What to do — Resume the news article on Keir Starmer's plans to signal that Britain is back on the world stage, writing on from its final sentence.

Text to read —
------------------------------------
Keir Starmer to signal Britain is ‘back’ on the world stage

Keir Starmer to signal Britain is ‘back’ on the world stage

Sir Keir Starmer will use his first weeks in power to signal that Britain is “back” as a leading global player, as Labour prioritises three foreign policy resets — with Europe, the “global south” and on climate change.

The Labour leader will be thrust on to the world stage within days of Thursday’s general election if he becomes UK prime minister as expected, with Nato’s 75th anniversary summit in Washington starting on July 9.

He will also host European leaders in the UK two weeks after the election and is expected to sign a new bilateral security deal with Germany, which EU diplomats said could be finalised as early as August.

“There’s going to be a reset for the UK on the international stage. We will be serious about our obligations, we want to play more of a leading role on the global stage, and say that we’re back,” Starmer told the Financial Times.

His expected attendance at the Nato summit alongside US President Joe Biden, the leaders of 30 other Nato nations and Ukrainian President Volodymyr Zelenskyy, will allow Starmer to stress Britain’s continuing support for Kyiv.

But the European Political Community forum hosted by the UK at Blenheim Palace in Oxfordshire will provide Starmer with an opportunity to pivot from the Conservative government’s approach to relations with the EU.

Aides said the Labour leader would use the July 18 meeting of the EPC, the 47-member organisation, to communicate his desire to put the UK back at the heart of European affairs.

They added that both meetings would provide Starmer with an opportunity to develop a narrative of “deepening involvement with EU defence and industrial co-operation” as part of UK membership of Nato, and to share ideas for a new Border Command to tackle migration.

Together the Nato and EPC meetings represent a “huge opportunity for an incoming prime minister to make their mark on the top table”, according to Lord Peter Ricketts, former chief mandarin at the Foreign Office.

Labour leader Keir Starmer meets Ukrainian President Volodymyr Zelenskyy at the D-Day celebrations in France in June
Keir Starmer with Ukrainian President Volodymyr Zelenskyy at the D-Day celebrations in France in June © Labour Party

Two senior EU diplomats said Starmer could sign a new UK-Germany bilateral security co-operation deal — akin to the Lancaster House treaties agreed between France and the UK — within weeks of taking office. A Labour official also confirmed the plan.

One of the diplomats said a visit to Berlin by the new UK prime minister had been pencilled in as early as August. German chancellor Olaf Scholz heralds from the same socialist democratic political tradition as UK Labour. Starmer’s party has also singled out Ireland and Poland as two nations in Europe with which it wants to deepen ties.

Alongside retooling the UK’s relationship with the EU, Labour has indicated it would pursue two other foreign policy priorities in its first 100 days of government.

David Lammy, shadow foreign secretary, told the FT: “Our foreign policy would begin with three resets — with Europe, on climate and with the global south.”

The focus on climate action would centre on building an international “clean power alliance” to accelerate the “energy transition”, in step with the party’s plans to create new green jobs at home.
------------------------------------
Dataset excerpt —
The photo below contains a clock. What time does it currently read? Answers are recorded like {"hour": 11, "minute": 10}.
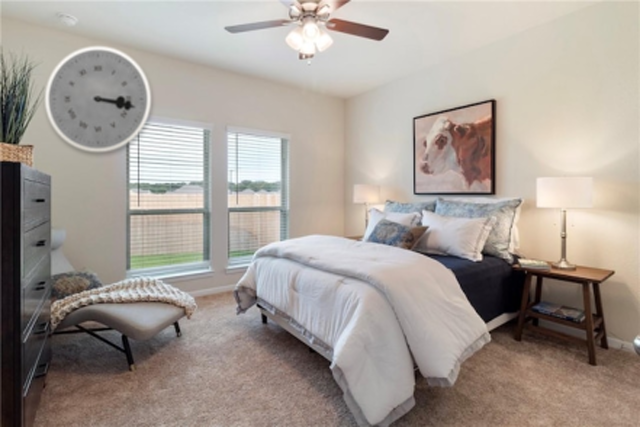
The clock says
------------------------------------
Task result —
Labour officials said Lammy, if he becomes foreign secretary, is expected to undertake a new pace of engagement with, and travel to, Africa, Latin America and the Caribbean, collectively known as the global south.

The foreign secretary’s schedule for the first 100 days also includes the UN General Assembly in September, the Asean summit in October and, if the timings can be agreed, a trip to India.

In October Starmer is due to travel to Samoa for the Commonwealth heads of government meeting, the first time a Pacific Island nation will have hosted the summit, which meets every two years.

In Europe, Labour has already sketched out broader plans to pursue a new security pact with the EU, which party officials said could span energy policy and wider supply chains.

Starmer also wants to improve the EU-UK trading relationship by signing a veterinary agreement with the EU, to reduce border frictions over food products, and deals on musicians’ visas and on recognising the qualifications of professionals like lawyers and architects.

Keir Starmer speaking at the Centre for European Reform
Keir Starmer speaking at the Centre for European Reform. The Labour leader is keen to improve UK relations with the EU © Stefan Rousseau/PA

However, aides have cautioned against expectations that Starmer will move rapidly to improve the EU-UK trade deal, predicting that he will first seek to establish credibility within Europe.

“We can’t just charge in with a load of demands, we have to approach this with some degree of humility,” one Labour aide said.

Sir Ivan Rogers, former UK ambassador to the EU, warned: “You don’t go straight back to fighting the old fights of 2016 to 2019 — things like veterinary agreements and mobility deals — because to EU capitals, those are complex and ultimately third-order issues compared to existential security challenges we’re facing.”

Labour also wants to negotiate more structured dialogue between Britain and the EU. This could revolve around UK attendance at the EU’s foreign affairs council — a suggestion that has so far been privately rebuffed by European diplomats.

Olivia O’Sullivan, director of the UK in the world programme at the Chatham House think-tank, said it could be “straightforward” to schedule more regular, formalised engagement. But she warned the type of UK-EU defence consultation first proposed in 2018 may not necessarily still be on the table.

“A lot has changed since then, such as the Ukraine war, which has led the EU to focus on how to bolster their defence and defence industries. A lot of their more recent initiatives on this front . . . exclude third countries,” she said.

The hiatus — or “diplomatic air-gap” as one aide described it — before the new European Commission is installed in December leaves the UK an opportunity to use the summer and autumn to deepen relationships in EU capitals. “How we handle that is absolutely crucial,” said one Labour aide.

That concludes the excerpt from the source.